The original St Philip's building was consecrated by the Bishop of Rochester on 17 December 1867, the foundation stone having been laid on All Saints Day in 1864. The cost of the building was £6,775.0s.7d raised by public subscription. The 'new' church was intended to serve the 'spiritual needs of the increasing population of Upper Sydenham'. Many of the new inhabitants had come to build the railways of South London and to re-erect the Crystal Palace on Sydenham Hill.
For 114 years the original building served the people of the Wells Park and Upper Sydenham area. In 1888 the Chancel was extended and in 1896 the South Transept was furnished as a chapel. In 1902 a porch was added in memory of Queen Victoria. Daily Mass was instituted as early as 1874 and Reservation of the Blessed Sacrament started in 1924 - a constant reminder of the continuing presence among us of Our Lord Jesus Christ.
In the years following the Second World War the stonework steadily deteriorated. Many efforts were made to save the 'old' building but the cost of restoration together with adding modern facilities was prohibitively high. Finally, in the late 1970's, when a significant amount of new building was taking place in the Wells Park area, the decision was taken to demolish the original building and replace it with the new purpose built building you see today.

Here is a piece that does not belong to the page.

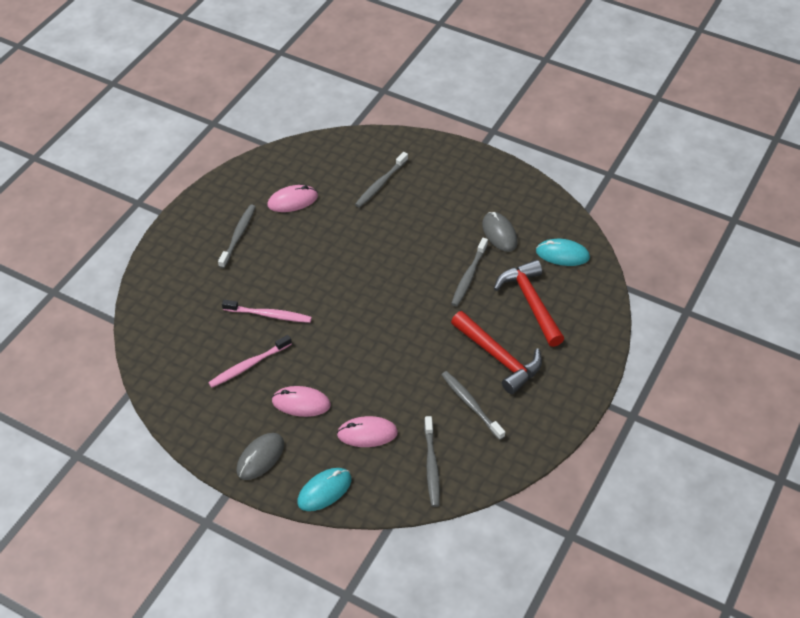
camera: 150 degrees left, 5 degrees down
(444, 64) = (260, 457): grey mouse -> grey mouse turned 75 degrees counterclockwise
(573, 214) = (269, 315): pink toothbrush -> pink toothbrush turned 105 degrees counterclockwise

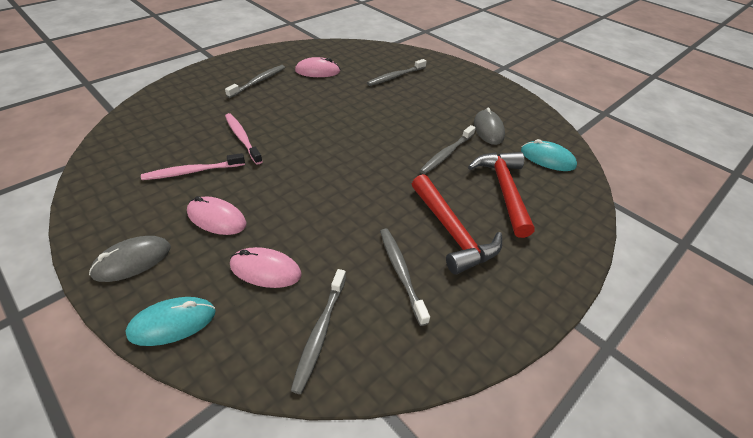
camera: 15 degrees right, 5 degrees down
(269, 315) = (242, 138): pink toothbrush -> pink toothbrush turned 150 degrees counterclockwise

Designed by Nigel Melhuish - St Philip's is a flexible building with the main area potentially dividing into three sections. At one end is the permanent Worship area with seating for up to 60. This, together with the Blessed Sacrament Chapel is the centre of daily Worship.
At the other end is a hall for social and community activities. The central section can act as an extension for the hall but is principally to enlarge the seating of the Worship area on Sundays and major feast days. When there is a really large congregation all three sections can be used.